Before each morning’s work, we’d get together in a circle; one member from Team Daya and one member from the community spoke briefly about what this build meant to him/ her. Before we would break, the speakers would scream ‘Ha Mi’ (‘we are’ in Nepali), while the rest of us screamed ‘buildOn’, three times – this got us revved up before the day’s work!
Each day we’d build from 8am – 1pm, when the sun became a little too intense.
Day 1 of the build we dug out the foundation. buildOn’s engineers and builders were onsite, directing us to dig varying depths. As an agricultural community, they came prepared with their own shovels and hoes.
Occasionally, we’d hide in the shade and dance (someone brought their boombox).
The next couple of days consisted of forming a lot of human chains to pass dhongas (‘stone’ in Nepali), cement and brick. We also made rebar which is harder than it looks. Rebar helps to safeguard columns and roofs against earthquakes. Previously built schools not required to have rebar risk concaved/ leaking ceilings after an earthquake or general age of the building, forcing schools to be canceled during the monsoon season.

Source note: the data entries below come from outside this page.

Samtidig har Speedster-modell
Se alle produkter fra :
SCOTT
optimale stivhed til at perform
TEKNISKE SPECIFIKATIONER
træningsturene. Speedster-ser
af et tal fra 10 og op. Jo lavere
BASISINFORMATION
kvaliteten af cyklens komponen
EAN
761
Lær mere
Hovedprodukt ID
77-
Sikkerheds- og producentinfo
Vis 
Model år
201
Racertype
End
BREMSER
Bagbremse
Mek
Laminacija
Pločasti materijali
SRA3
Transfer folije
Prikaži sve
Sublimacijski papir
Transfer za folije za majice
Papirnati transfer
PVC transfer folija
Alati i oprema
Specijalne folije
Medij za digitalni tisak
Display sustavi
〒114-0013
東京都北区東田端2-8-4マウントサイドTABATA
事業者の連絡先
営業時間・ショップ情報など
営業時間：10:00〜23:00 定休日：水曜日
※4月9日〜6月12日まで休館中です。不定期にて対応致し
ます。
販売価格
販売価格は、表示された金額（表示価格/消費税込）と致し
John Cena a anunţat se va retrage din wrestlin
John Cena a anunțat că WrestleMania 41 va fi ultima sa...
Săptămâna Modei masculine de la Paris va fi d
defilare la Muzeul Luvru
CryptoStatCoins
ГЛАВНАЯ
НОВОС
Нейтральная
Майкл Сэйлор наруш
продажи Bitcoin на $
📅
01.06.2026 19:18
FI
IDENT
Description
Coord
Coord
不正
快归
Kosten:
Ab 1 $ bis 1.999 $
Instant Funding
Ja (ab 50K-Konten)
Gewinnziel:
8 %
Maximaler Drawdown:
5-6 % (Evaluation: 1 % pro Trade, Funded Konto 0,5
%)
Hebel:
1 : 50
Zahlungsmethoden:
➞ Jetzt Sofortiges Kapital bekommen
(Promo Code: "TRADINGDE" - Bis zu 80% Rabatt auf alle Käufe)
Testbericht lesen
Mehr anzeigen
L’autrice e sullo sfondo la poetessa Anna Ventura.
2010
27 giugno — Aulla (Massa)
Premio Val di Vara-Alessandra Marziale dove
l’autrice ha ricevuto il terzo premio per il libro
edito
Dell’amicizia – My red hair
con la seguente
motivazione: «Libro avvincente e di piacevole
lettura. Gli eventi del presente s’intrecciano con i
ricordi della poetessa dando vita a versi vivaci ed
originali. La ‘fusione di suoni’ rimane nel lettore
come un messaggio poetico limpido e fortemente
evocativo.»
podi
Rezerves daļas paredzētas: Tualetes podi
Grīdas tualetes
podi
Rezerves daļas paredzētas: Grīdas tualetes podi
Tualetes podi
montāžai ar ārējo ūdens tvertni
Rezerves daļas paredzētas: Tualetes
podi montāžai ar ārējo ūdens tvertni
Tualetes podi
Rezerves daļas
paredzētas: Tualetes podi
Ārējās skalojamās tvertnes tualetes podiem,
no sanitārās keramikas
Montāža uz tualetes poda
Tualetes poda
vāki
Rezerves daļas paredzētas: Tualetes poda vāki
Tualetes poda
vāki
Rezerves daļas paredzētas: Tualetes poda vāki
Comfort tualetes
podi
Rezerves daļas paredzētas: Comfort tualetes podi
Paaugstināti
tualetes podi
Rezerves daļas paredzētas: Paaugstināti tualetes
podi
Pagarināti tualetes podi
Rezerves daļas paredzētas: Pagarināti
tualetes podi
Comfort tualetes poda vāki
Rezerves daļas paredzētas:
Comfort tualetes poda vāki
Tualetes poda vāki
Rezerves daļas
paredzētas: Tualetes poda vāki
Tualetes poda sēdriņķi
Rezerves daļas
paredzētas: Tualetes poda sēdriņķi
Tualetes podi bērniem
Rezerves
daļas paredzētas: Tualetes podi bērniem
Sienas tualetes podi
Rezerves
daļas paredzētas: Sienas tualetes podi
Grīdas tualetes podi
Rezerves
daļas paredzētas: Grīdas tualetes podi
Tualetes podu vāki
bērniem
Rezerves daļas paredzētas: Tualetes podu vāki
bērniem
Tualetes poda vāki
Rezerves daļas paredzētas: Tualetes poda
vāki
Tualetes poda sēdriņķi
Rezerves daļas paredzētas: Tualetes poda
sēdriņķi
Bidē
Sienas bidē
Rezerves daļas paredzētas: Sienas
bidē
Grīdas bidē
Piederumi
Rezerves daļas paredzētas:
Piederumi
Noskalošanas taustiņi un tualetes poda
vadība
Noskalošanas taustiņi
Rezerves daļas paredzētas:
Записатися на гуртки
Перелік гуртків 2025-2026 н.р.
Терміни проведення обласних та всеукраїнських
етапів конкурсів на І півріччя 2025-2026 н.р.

Cultural immersion afternoons were my favorite times of the day. Here we’d have chat circles with the community to discuss gender equality, education disparity, modern day slavery and general day-to-day life. We’d reflect amongst ourselves of the purpose of our voluntourism trip, the concepts of wants versus needs, and what it means to be truly happy.
Grandma is telling us about her arranged marriage, how she came to know about it and live a boisterous life with her husband of now 65 years.
Hospitality is the cornerstone of Nepali culture. Our family welcomed us as their new son and daughter; they gave us their one-bedroom, cooked dal bhat (stewed vegetables from their farm, lentil soup over rice) that we still dream about, as we shared cultural and familial similarities every night. The two boys Niraj (11th grade) and Hitesh (8th grade) went to private schools nearby, they were getting ready to celebrate Diwali.
The dancing continued, along with speeches of gratitude and shared kinship for new friendships bonded. We’re all Facebook friends!
By the time we left, the foundation was about done, and rebar columns were up. A photo received a couple of days ago from the community shows much progress. As part of the signed covenant, the community made a promise to finish construction within 106 days from breaking ground.